Страница 68 из 73
Фиртич покачал головой и вскинул глаза на Лисовского.
- Как по-вашему, Михаил Януарьевич, почему эти умельцы со Второй фабрики сами не отправили свой хлам на периферию? Нет, в «Олимп» завезли!.. Мудрецы. Вперед смотрели. Им мало формального выполнения, им престиж подавай — вот какой сейчас деляга пополз. С честолюбием... Не каждый может похвастать, что широко поставляет продукцию «Олимпу». Индульгенцию хотят получить за все грехи свои нынешние и будущие. А тот, кто надоумил их, коммерсант незаурядный. И политик, уверяю вас. Почерк виден... Но для того ли я стараюсь голову поднять, чтобы хвост увяз? Лучшие универмаги мира никогда не позволят себе продавать дрянь даже за тысячи километров от дома. Престиж! Придет время — аукнется! А то, что вы мне предлагаете, — это первый шаг к потери престижа...

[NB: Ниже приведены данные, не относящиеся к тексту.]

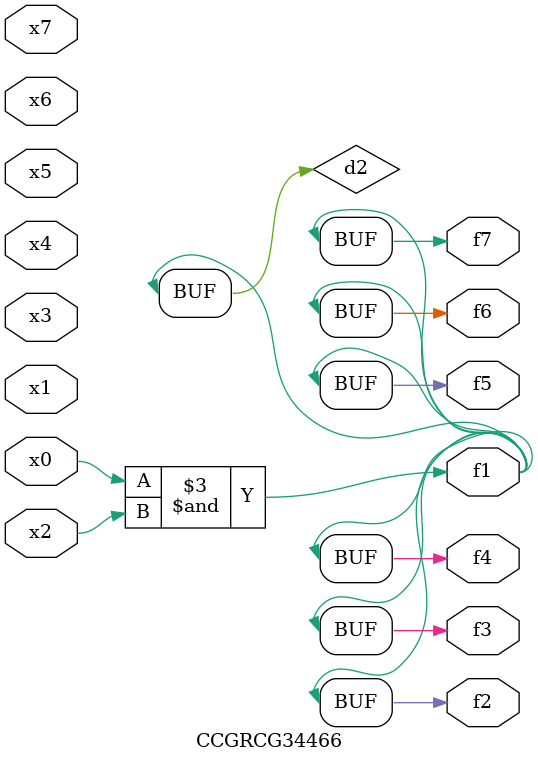
<source format=v>
module CCGRCG34466(
	input x0, x1, x2, x3, x4, x5, x6, x7,
	output f1, f2, f3, f4, f5, f6, f7
);

	wire d1, d2;

	nor (d1, x3, x6);
	and (d2, x0, x2);
	assign f1 = d2;
	assign f2 = d2;
	assign f3 = d2;
	assign f4 = d2;
	assign f5 = d2;
	assign f6 = d2;
	assign f7 = d2;
endmodule

</source>
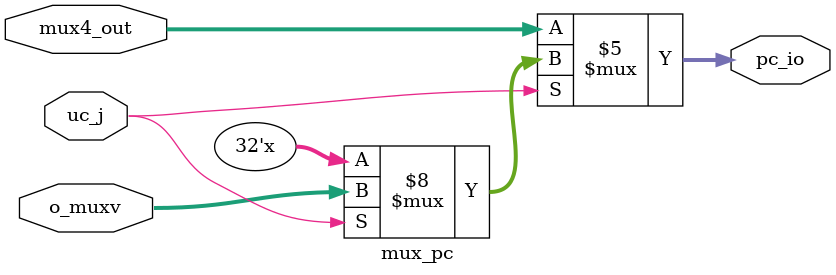
<source format=v>
`timescale 1ns/1ps

module mux_pc(
    input [31:0] o_muxv,
    input [31:0] mux4_out,
    input uc_j,
    output reg [31:0] pc_io
);

always@(*)
begin
    if (uc_j == 1)begin
        pc_io = o_muxv;
    end
	 if (uc_j == 0)begin
        pc_io = mux4_out;
    end
end
endmodule
</source>
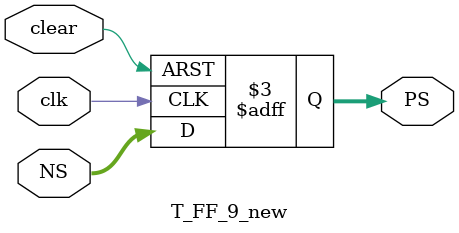
<source format=v>
module part1_new(SW,LEDR,KEY);
	input [1:0]SW;
	input [0:0]KEY;
	output [9:0]LEDR;
	wire [8:0]PS,NS;
	fsm_helper_new h(NS[8:0],PS[8:0],SW[1],LEDR[9]);
	T_FF_9_new t(SW[0],KEY[0],PS[8:0],NS[8:0]);
	assign LEDR[8:0]=PS[8:0];
endmodule
	

module fsm_helper_new(Y,y,w,z);
	input [8:0]y;
	input w;
	output [8:0]Y;
	output z;
	assign Y[8]=w&(y[7]|y[8]);
	assign Y[7]=w&y[6];
	assign Y[6]=w&y[5];
	assign Y[5]=w&((~y[0])|y[1]|y[2]|y[3]|y[4]);
	assign Y[4]=(~w)&(y[3]|y[4]);
	assign Y[3]=(~w)&y[2];
	assign Y[2]=(~w)&y[1];
	assign Y[1]=(~w)&((~y[0])|y[5]|y[6]|y[7]|y[8]);
	assign Y[0]=9'b111111111;
	assign z=y[4]|y[8];
endmodule

module T_FF_9_new(clear,clk,PS,NS);
	input clear,clk;
	input [8:0]NS;
	output reg [8:0]PS;
	always@(posedge clk, negedge clear)
	begin
		if(~clear)
			PS <= 9'b000000000;
		else
			PS <= NS;
	end
endmodule

</source>
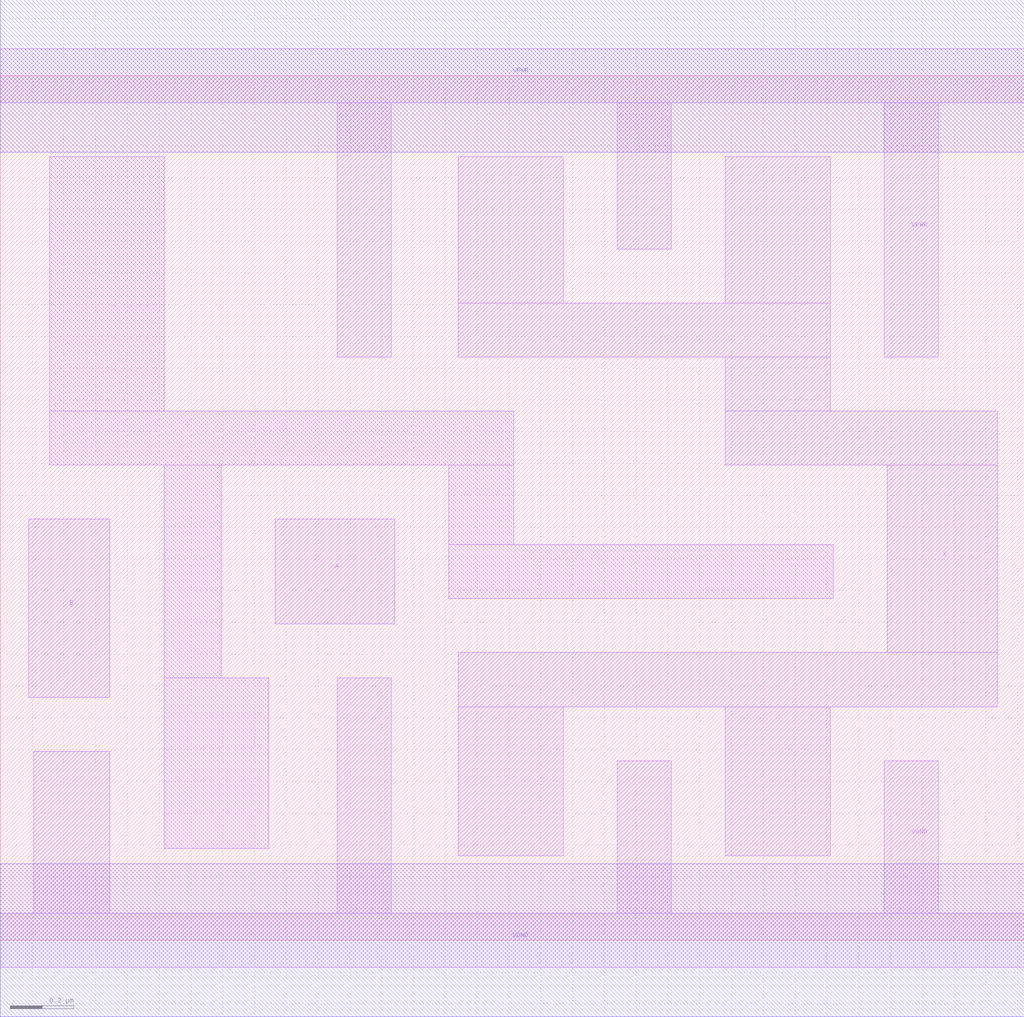
<source format=lef>
# Copyright 2020 The SkyWater PDK Authors
#
# Licensed under the Apache License, Version 2.0 (the "License");
# you may not use this file except in compliance with the License.
# You may obtain a copy of the License at
#
#     https://www.apache.org/licenses/LICENSE-2.0
#
# Unless required by applicable law or agreed to in writing, software
# distributed under the License is distributed on an "AS IS" BASIS,
# WITHOUT WARRANTIES OR CONDITIONS OF ANY KIND, either express or implied.
# See the License for the specific language governing permissions and
# limitations under the License.
#
# SPDX-License-Identifier: Apache-2.0

VERSION 5.5 ;
NAMESCASESENSITIVE ON ;
BUSBITCHARS "[]" ;
DIVIDERCHAR "/" ;
MACRO sky130_fd_sc_hd__or2_4
  CLASS CORE ;
  SOURCE USER ;
  ORIGIN  0.000000  0.000000 ;
  SIZE  3.220000 BY  2.720000 ;
  SYMMETRY X Y R90 ;
  SITE unithd ;
  PIN A
    ANTENNAGATEAREA  0.247500 ;
    DIRECTION INPUT ;
    USE SIGNAL ;
    PORT
      LAYER li1 ;
        RECT 0.865000 0.995000 1.240000 1.325000 ;
    END
  END A
  PIN B
    ANTENNAGATEAREA  0.247500 ;
    DIRECTION INPUT ;
    USE SIGNAL ;
    PORT
      LAYER li1 ;
        RECT 0.090000 0.765000 0.345000 1.325000 ;
    END
  END B
  PIN X
    ANTENNADIFFAREA  0.891000 ;
    DIRECTION OUTPUT ;
    USE SIGNAL ;
    PORT
      LAYER li1 ;
        RECT 1.440000 0.265000 1.770000 0.735000 ;
        RECT 1.440000 0.735000 3.135000 0.905000 ;
        RECT 1.440000 1.835000 2.610000 2.005000 ;
        RECT 1.440000 2.005000 1.770000 2.465000 ;
        RECT 2.280000 0.265000 2.610000 0.735000 ;
        RECT 2.280000 1.495000 3.135000 1.665000 ;
        RECT 2.280000 1.665000 2.610000 1.835000 ;
        RECT 2.280000 2.005000 2.610000 2.465000 ;
        RECT 2.790000 0.905000 3.135000 1.495000 ;
    END
  END X
  PIN VGND
    DIRECTION INOUT ;
    SHAPE ABUTMENT ;
    USE GROUND ;
    PORT
      LAYER li1 ;
        RECT 0.000000 -0.085000 3.220000 0.085000 ;
        RECT 0.105000  0.085000 0.345000 0.595000 ;
        RECT 1.060000  0.085000 1.230000 0.825000 ;
        RECT 1.940000  0.085000 2.110000 0.565000 ;
        RECT 2.780000  0.085000 2.950000 0.565000 ;
    END
    PORT
      LAYER met1 ;
        RECT 0.000000 -0.240000 3.220000 0.240000 ;
    END
  END VGND
  PIN VPWR
    DIRECTION INOUT ;
    SHAPE ABUTMENT ;
    USE POWER ;
    PORT
      LAYER li1 ;
        RECT 0.000000 2.635000 3.220000 2.805000 ;
        RECT 1.060000 1.835000 1.230000 2.635000 ;
        RECT 1.940000 2.175000 2.110000 2.635000 ;
        RECT 2.780000 1.835000 2.950000 2.635000 ;
    END
    PORT
      LAYER met1 ;
        RECT 0.000000 2.480000 3.220000 2.960000 ;
    END
  END VPWR
  OBS
    LAYER li1 ;
      RECT 0.155000 1.495000 1.615000 1.665000 ;
      RECT 0.155000 1.665000 0.515000 2.465000 ;
      RECT 0.515000 0.290000 0.845000 0.825000 ;
      RECT 0.515000 0.825000 0.695000 1.495000 ;
      RECT 1.410000 1.075000 2.620000 1.245000 ;
      RECT 1.410000 1.245000 1.615000 1.495000 ;
  END
END sky130_fd_sc_hd__or2_4
END LIBRARY

</source>
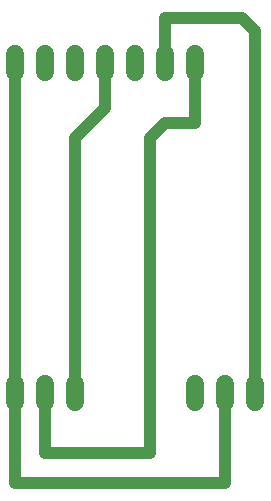
<source format=gbr>
G04 EAGLE Gerber RS-274X export*
G75*
%MOMM*%
%FSLAX34Y34*%
%LPD*%
%INBottom Copper*%
%IPPOS*%
%AMOC8*
5,1,8,0,0,1.08239X$1,22.5*%
G01*
%ADD10C,1.524000*%
%ADD11C,1.016000*%


D10*
X63500Y198120D02*
X63500Y182880D01*
X88900Y182880D02*
X88900Y198120D01*
X114300Y198120D02*
X114300Y182880D01*
X266700Y182880D02*
X266700Y198120D01*
X241300Y198120D02*
X241300Y182880D01*
X215900Y182880D02*
X215900Y198120D01*
X215900Y462280D02*
X215900Y477520D01*
X190500Y477520D02*
X190500Y462280D01*
X165100Y462280D02*
X165100Y477520D01*
X139700Y477520D02*
X139700Y462280D01*
X114300Y462280D02*
X114300Y477520D01*
X88900Y477520D02*
X88900Y462280D01*
X63500Y462280D02*
X63500Y477520D01*
D11*
X63500Y469900D02*
X63500Y190500D01*
X63500Y114300D01*
X241300Y114300D01*
X241300Y190500D01*
X266700Y190500D02*
X266700Y496824D01*
X255524Y508000D01*
X190500Y508000D01*
X190500Y469900D01*
X88900Y190500D02*
X88900Y139700D01*
X177800Y139700D01*
X177800Y406400D01*
X190500Y419100D01*
X215900Y419100D01*
X215900Y469900D01*
X114300Y406400D02*
X114300Y190500D01*
X114300Y406400D02*
X139700Y431800D01*
X139700Y469900D01*
M02*

</source>
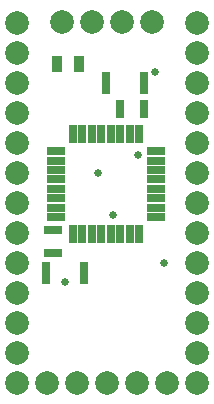
<source format=gbr>
G04 EAGLE Gerber RS-274X export*
G75*
%MOMM*%
%FSLAX34Y34*%
%LPD*%
%INSoldermask Top*%
%IPPOS*%
%AMOC8*
5,1,8,0,0,1.08239X$1,22.5*%
G01*
%ADD10R,0.727000X1.602000*%
%ADD11R,1.602000X0.727000*%
%ADD12C,2.006600*%
%ADD13R,0.927000X1.327000*%
%ADD14R,0.747000X1.597000*%
%ADD15R,1.597000X0.747000*%
%ADD16R,0.747000X1.947000*%
%ADD17C,0.652000*%


D10*
X116156Y228108D03*
X108156Y228108D03*
X100156Y228108D03*
X92156Y228108D03*
X84156Y228108D03*
X76156Y228108D03*
X68156Y228108D03*
X60156Y228108D03*
D11*
X45776Y213728D03*
X45776Y205728D03*
X45776Y197728D03*
X45776Y189728D03*
X45776Y181728D03*
X45776Y173728D03*
X45776Y165728D03*
X45776Y157728D03*
D10*
X60156Y143348D03*
X68156Y143348D03*
X76156Y143348D03*
X84156Y143348D03*
X92156Y143348D03*
X100156Y143348D03*
X108156Y143348D03*
X116156Y143348D03*
D11*
X130536Y157728D03*
X130536Y165728D03*
X130536Y173728D03*
X130536Y181728D03*
X130536Y189728D03*
X130536Y197728D03*
X130536Y205728D03*
X130536Y213728D03*
D12*
X12700Y17780D03*
X12700Y43180D03*
X12700Y68580D03*
X12700Y93980D03*
X12700Y119380D03*
X12700Y144780D03*
X12700Y170180D03*
X12700Y195580D03*
X12700Y220980D03*
X12700Y246380D03*
X12700Y271780D03*
X12700Y297180D03*
X12700Y322580D03*
X165100Y322580D03*
X165100Y297180D03*
X165100Y271780D03*
X165100Y246380D03*
X165100Y220980D03*
X165100Y195580D03*
X165100Y170180D03*
X165100Y144780D03*
X165100Y119380D03*
X165100Y93980D03*
X165100Y68580D03*
X165100Y43180D03*
X165100Y17780D03*
X139700Y17780D03*
X114300Y17780D03*
X88900Y17780D03*
X63500Y17780D03*
X38100Y17780D03*
D13*
X64862Y287510D03*
X46862Y287510D03*
D14*
X119964Y249664D03*
X99964Y249664D03*
D15*
X43180Y127160D03*
X43180Y147160D03*
D16*
X120140Y271780D03*
X88140Y271780D03*
X37340Y110490D03*
X69340Y110490D03*
D12*
X101346Y323342D03*
X126746Y323342D03*
X51054Y322834D03*
X76454Y322834D03*
D17*
X129540Y280670D03*
X53340Y102870D03*
X81280Y195580D03*
X115570Y210820D03*
X93980Y160020D03*
X137160Y119380D03*
M02*

</source>
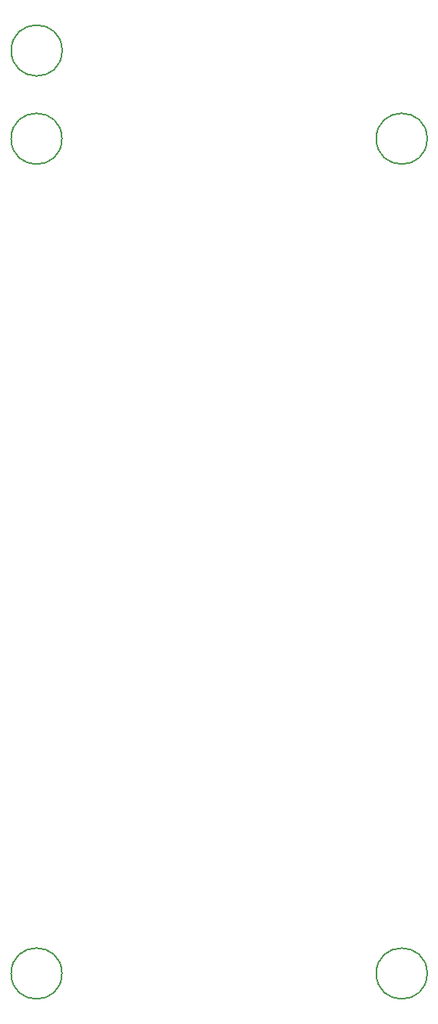
<source format=gbr>
%TF.GenerationSoftware,KiCad,Pcbnew,(7.0.0-rc2-224-g3ecd6ec186)*%
%TF.CreationDate,2023-03-31T14:22:28+02:00*%
%TF.ProjectId,208_Timbre_Workshop,3230385f-5469-46d6-9272-655f576f726b,1*%
%TF.SameCoordinates,Original*%
%TF.FileFunction,Other,Comment*%
%FSLAX46Y46*%
G04 Gerber Fmt 4.6, Leading zero omitted, Abs format (unit mm)*
G04 Created by KiCad (PCBNEW (7.0.0-rc2-224-g3ecd6ec186)) date 2023-03-31 14:22:28*
%MOMM*%
%LPD*%
G01*
G04 APERTURE LIST*
%ADD10C,0.150000*%
G04 APERTURE END LIST*
D10*
%TO.C,REF\u002A\u002A*%
X32077600Y108338000D02*
G75*
G03*
X32077600Y108338000I-2800000J0D01*
G01*
X72317600Y108338000D02*
G75*
G03*
X72317600Y108338000I-2800000J0D01*
G01*
X32077600Y16471000D02*
G75*
G03*
X32077600Y16471000I-2800000J0D01*
G01*
X72317600Y16471000D02*
G75*
G03*
X72317600Y16471000I-2800000J0D01*
G01*
X32097600Y118043923D02*
G75*
G03*
X32097600Y118043923I-2800000J0D01*
G01*
%TD*%
M02*

</source>
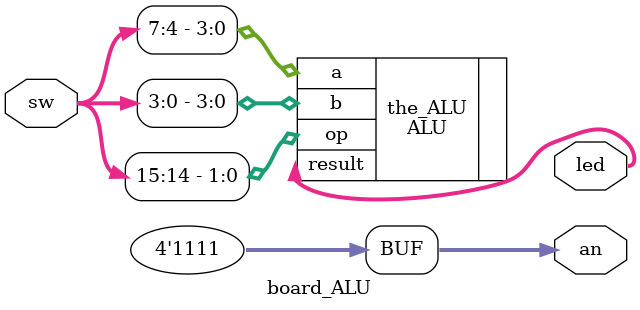
<source format=v>
`timescale 1ns / 1ps


module board_ALU(
    input [15:0] sw,
    output [7:0] led,
    output [3:0] an
    );
    assign an=4'b1111;
    ALU the_ALU(.a(sw[7:4]),.b(sw[3:0]),.op(sw[15:14]),.result(led));
endmodule

</source>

Фиртич помолчал, хрустнул сплетенными пальцами рук и развел притомившиеся плечи.
- И простите меня, дорогой коллега, — добавил он чуть изменившимся голосом. — Вы не совсем четко уяснили для себя весь смысл затеянного мною дела. Эта история с обувью ударяет в самое сердце идеи реконструкции, толкает на компромисс.
- Мало вы шли на компромиссы, — перебил Лисовский.
- Есть компромиссы и компромиссы. Ради главной идеи — да, ради разрушения этой идеи по частям — нет... Мы нередко, создавая что-то серьезное, следующим шагом по мелочам начинаем дискредитировать созданное. Сводим на нет серьезное дело. Безответственность становится мировоззрением. И в этом сидит микроб самоуничтожения... Вы мне предлагаете путь торговца, а я — коммерсант. Разница!
Фиртич ходил по комнате широким шагом, неизменно поворачивая лицо в сторону громоздкой фигуры Лисовского. Ходил ловко, не задевая старой, прочной, словно из камня, мебели — стульев с высокими гнутыми спинками, черного кресла, буфета, похожего на рыцарский замок... Фиртич приехал сюда в расстроенных чувствах. Но сейчас им все больше овладевало сознание правоты, сознание того, что днем, в кабинете Рудиной, его приказ был не безотчетным актом мести, а верным и даже продуманным решением. Его мозг был нацелен на достижение главного. И поэтому все, каждый его порыв подсознательно был подчинен этой цели.
Увлекшись, Фиртич не заметил, как в комнату вошла старая Ванда. Сухонькая, маленькая, она прикрыла за собой дверь и наблюдала за незнакомым мужчиной, который кружил вокруг необычно тихого ее сына.
- Цто за бегун к тебе прибеэал, Миська? — осторожно спросила Ванда.
Фиртич обернулся. И улыбнулся. Эта маленькая старушка неизменно вызывала улыбку у всех, кто ее видел впервые. В сером тонком свитере, в стоптанных шлепанцах, с жиденькой серебряной косицей.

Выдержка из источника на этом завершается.